Let us choose for a more general approach: $n$ envelopes and $nm$ letters.

Let $X_{n}$ denote the number of envelopes containing the $m$ letters that they should contain.

Our aim is to find an expression for $P\left(X_{n}=k\right)$.

Five the letters the numbers $1,2,\dots,n$ and let $A_i^{(n)}$ denote the event that the $i$-th letter contains the letters that it should contain.

In what follows now $A_i^{(n)}$ is abbreviated as $A_i$.

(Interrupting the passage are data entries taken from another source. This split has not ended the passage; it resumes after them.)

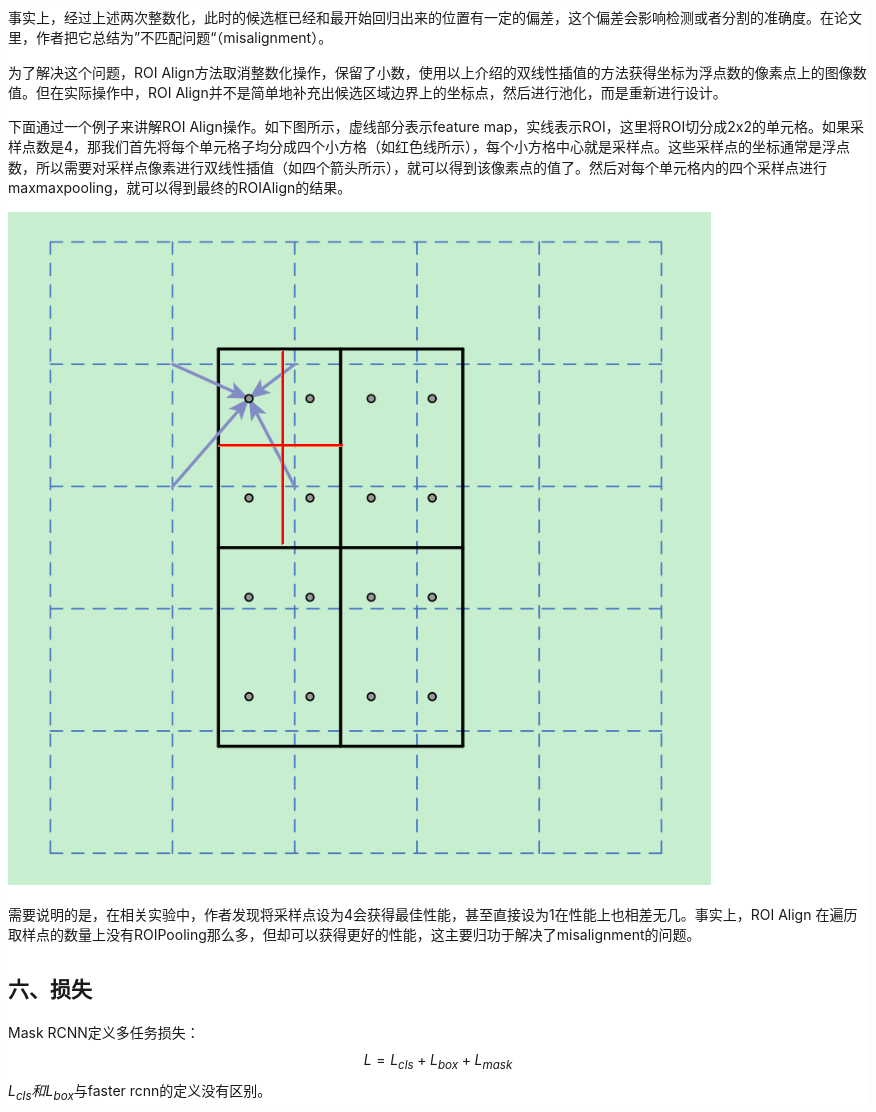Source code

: 事实上，经过上述两次整数化，此时的候选框已经和最开始回归出来的位置有一定的偏差，这个偏差会影响检测或者分割的准确度。在论文里，作者把它总结为”不匹配问题“（misalignment）。

为了解决这个问题，ROI Align方法取消整数化操作，保留了小数，使用以上介绍的双线性插值的方法获得坐标为浮点数的像素点上的图像数值。但在实际操作中，ROI Align并不是简单地补充出候选区域边界上的坐标点，然后进行池化，而是重新进行设计。

下面通过一个例子来讲解ROI Align操作。如下图所示，虚线部分表示feature map，实线表示ROI，这里将ROI切分成2x2的单元格。如果采样点数是4，那我们首先将每个单元格子均分成四个小方格（如红色线所示），每个小方格中心就是采样点。这些采样点的坐标通常是浮点数，所以需要对采样点像素进行双线性插值（如四个箭头所示），就可以得到该像素点的值了。然后对每个单元格内的四个采样点进行maxmaxpooling，就可以得到最终的ROIAlign的结果。

![aoi_align](./pics/aoi_align2.png)

需要说明的是，在相关实验中，作者发现将采样点设为4会获得最佳性能，甚至直接设为1在性能上也相差无几。事实上，ROI Align 在遍历取样点的数量上没有ROIPooling那么多，但却可以获得更好的性能，这主要归功于解决了misalignment的问题。



## 六、损失

Mask RCNN定义多任务损失：
$$
L=L_{cls}+L_{box}+L_{mask}
$$
​	$L_{cls}和L_{box}$与faster rcnn的定义没有区别。
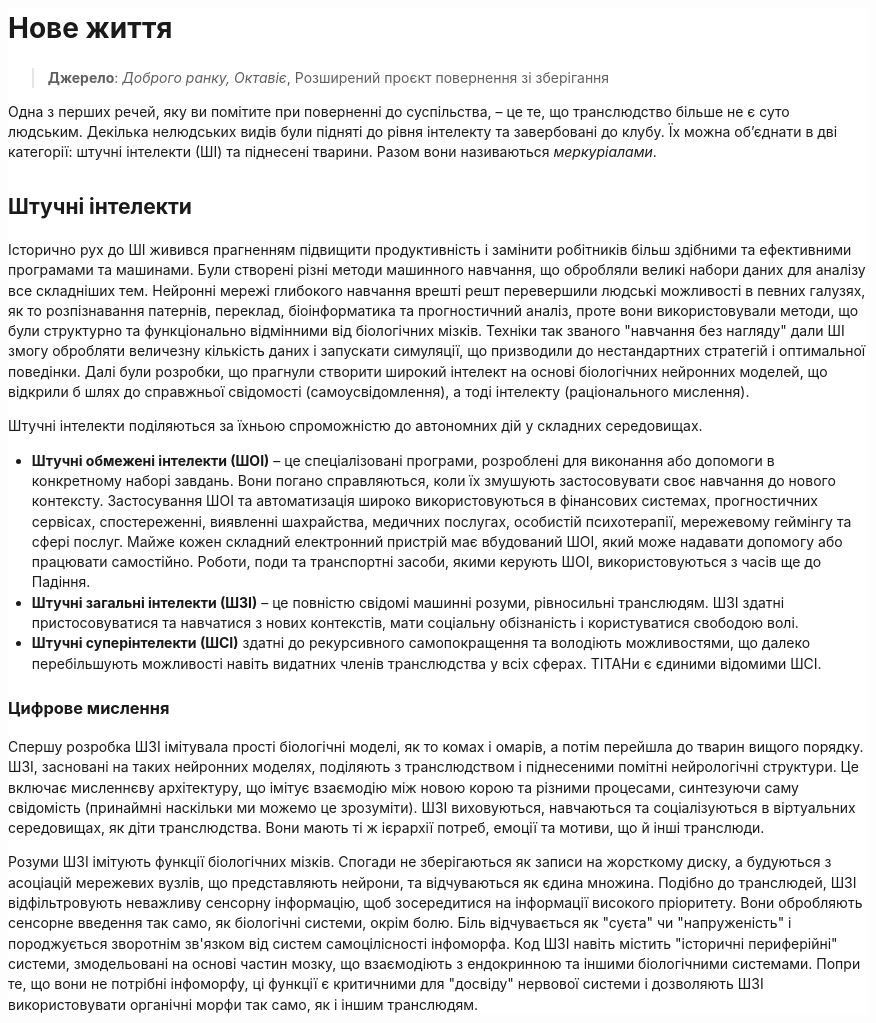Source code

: # Нове життя

> **Джерело**: _Доброго ранку, Октавіє_, Розширений проєкт повернення зі зберігання

Одна з перших речей, яку ви помітите при поверненні до суспільства, – це те, що транслюдство більше не є суто людським. Декілька нелюдських видів були підняті до рівня інтелекту та завербовані до клубу. Їх можна об’єднати в дві категорії: штучні інтелекти (ШІ) та піднесені тварини. Разом вони називаються _меркуріалами_.

## Штучні інтелекти

Історично рух до ШІ живився прагненням підвищити продуктивність і замінити робітників більш здібними та ефективними програмами та машинами. Були створені різні методи машинного навчання, що обробляли великі набори даних для аналізу все складніших тем. Нейронні мережі глибокого навчання врешті решт перевершили людські можливості в певних галузях, як то розпізнавання патернів, переклад, біоінформатика та прогностичний аналіз, проте вони використовували методи, що були структурно та функціонально відмінними від біологічних мізків. Техніки так званого "навчання без нагляду" дали ШІ змогу обробляти величезну кількість даних і запускати симуляції, що призводили до нестандартних стратегій і оптимальної поведінки. Далі були розробки, що прагнули створити широкий інтелект на основі біологічних нейронних моделей, що відкрили б шлях до справжньої свідомості (самоусвідомлення), а тоді інтелекту (раціонального мислення).

Штучні інтелекти поділяються за їхньою спроможністю до автономних дій у складних середовищах.

- **Штучні обмежені інтелекти (ШОІ)** – це спеціалізовані програми, розроблені для виконання або допомоги в конкретному наборі завдань. Вони погано справляються, коли їх змушують застосовувати своє навчання до нового контексту. Застосування ШОІ та автоматизація широко використовуються в фінансових системах, прогностичних сервісах, спостереженні, виявленні шахрайства, медичних послугах, особистій психотерапії, мережевому геймінгу та сфері послуг. Майже кожен складний електронний пристрій має вбудований ШОІ, який може надавати допомогу або працювати самостійно. Роботи, поди та транспортні засоби, якими керують ШОІ, використовуються з часів ще до Падіння.
- **Штучні загальні інтелекти (ШЗІ)** – це повністю свідомі машинні розуми, рівносильні транслюдям. ШЗІ здатні пристосовуватися та навчатися з нових контекстів, мати соціальну обізнаність і користуватися свободою волі.
- **Штучні суперінтелекти (ШСІ)** здатні до рекурсивного самопокращення та володіють можливостями, що далеко перебільшують можливості навіть видатних членів транслюдства у всіх сферах. ТІТАНи є єдиними відомими ШСІ.

### Цифрове мислення

Спершу розробка ШЗІ імітувала прості біологічні моделі, як то комах і омарів, а потім перейшла до тварин вищого порядку. ШЗІ, засновані на таких нейронних моделях, поділяють з транслюдством і піднесеними помітні нейрологічні структури. Це включає мисленнєву архітектуру, що імітує взаємодію між новою корою та різними процесами, синтезуючи саму свідомість (принаймні наскільки ми можемо це зрозуміти). ШЗІ виховуються, навчаються та соціалізуються в віртуальних середовищах, як діти транслюдства. Вони мають ті ж ієрархії потреб, емоції та мотиви, що й інші транслюди.

Розуми ШЗІ імітують функції біологічних мізків. Спогади не зберігаються як записи на жорсткому диску, а будуються з асоціацій мережевих вузлів, що представляють нейрони, та відчуваються як єдина множина. Подібно до транслюдей, ШЗІ відфільтровують неважливу сенсорну інформацію, щоб зосередитися на інформації високого пріоритету. Вони обробляють сенсорне введення так само, як біологічні системи, окрім болю. Біль відчувається як "суєта" чи "напруженість" і породжується зворотнім зв'язком від систем самоцілісності інфоморфа. Код ШЗІ навіть містить "історичні периферійні" системи, змодельовані на основі частин мозку, що взаємодіють з ендокринною та іншими біологічними системами. Попри те, що вони не потрібні інфоморфу, ці функції є критичними для "досвіду" нервової системи і дозволяють ШЗІ використовувати органічні морфи так само, як і іншим транслюдям.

$\begin{aligned}P\left(X_{n}=k\right) & =\binom{n}{k}P\left(A_{1}\cap\cdots\cap A_{k}\cap A_{k+1}^{\complement}\cap\cdots\cap A_{n}^{\complement}\right)\\ & =\binom{n}{k}P\left(A_{1}\cap\cdots\cap A_{k}\right)P\left(A_{k+1}^{\complement}\cap\cdots\cap A_{n}^{\complement}\mid A_{1}\cap\cdots\cap A_{k}\right)\\ & =\binom{n}{k}P\left(A_{1}\cap\cdots\cap A_{k}\right)P\left(X_{n-k}=0\right) \end{aligned} $

Here:

$\begin{aligned}P\left(A_{1}\cap\cdots\cap A_{k}\right) & =P\left(A_{1}\right)P\left(A_{2}\mid A_{1}\right)P\left(A_{3}\mid A_{1}\cap A_{2}\right)\cdots P\left(A_{k}\mid A_{1}\cap\cdots\cap A_{k-1}\right)\\ & =\left[\frac{m}{nm}\frac{m-1}{nm-1}\cdots\frac{1}{nm-m+1}\right]\left[\frac{m}{nm-m}\frac{m-1}{nm-m-1}\cdots\frac{1}{nm-2m+1}\right]\left[\frac{m}{nm-2m}\frac{m-1}{nm-2m-1}\cdots\frac{1}{nm-3m+1}\right]\cdots\left[\frac{m}{nm-km+m}\frac{m-1}{nm-km+m-1}\cdots\frac{1}{nm-km+1}\right]\\ & =\frac{\left(nm-km\right)!\left(m!\right)^{k}}{\left(nm\right)!} \end{aligned} $

In order to find $P(X_{n-k}=0)$ we now look at the situation where $n$ has changed into $n-k$.

The events $A_1^{(n-k)},\dots,A_{n-k}^{(n-k)}$ are abbreviated as $E_1,\dots,E_{n-k}$ and applying inclusion/exclusion and symmetry we find:

$\begin{aligned}P\left(X_{n-k}=0\right) & =P\left(E_{1}^{\complement}\cap\cdots\cap E_{n-k}^{\complement}\right)\\ & =1-P\left(E_{1}\cup\cdots\cup E_{n-k}\right)\\ & =\sum_{i=0}^{n-k}\binom{n-k}{i}\left(-1\right)^{i}P\left(E_{1}\cap\cdots\cap E_{i}\right)\\ & =\sum_{i=0}^{n-k}\binom{n-k}{i}\left(-1\right)^{i}P\left(E_{1}\cap\cdots\cap E_{i}\right)\\ & =\sum_{i=0}^{n-k}\binom{n-k}{i}\left(-1\right)^{i}\frac{\left(nm-km-im\right)!\left(m!\right)^{i}}{\left(nm-km\right)!} \end{aligned} $

Combining the results we find as final result:

$$P\left(X_{n}=k\right)=\frac{1}{\left(nm\right)!}\binom{n}{k}\sum_{i=0}^{n-k}\binom{n-k}{i}\left(-1\right)^{i}\left(nm-km-im\right)!\left(m!\right)^{k+i}$$

The special case where $n=10$, $m=2$ and $k=3$ gives probability:

$$\frac{1}{20!}\binom{10}{3}\sum_{i=0}^{7}\binom{7}{i}\left(-1\right)^{i}\left(14-2i\right)!2^{3+i}$$

This agrees with the answer of @jeea.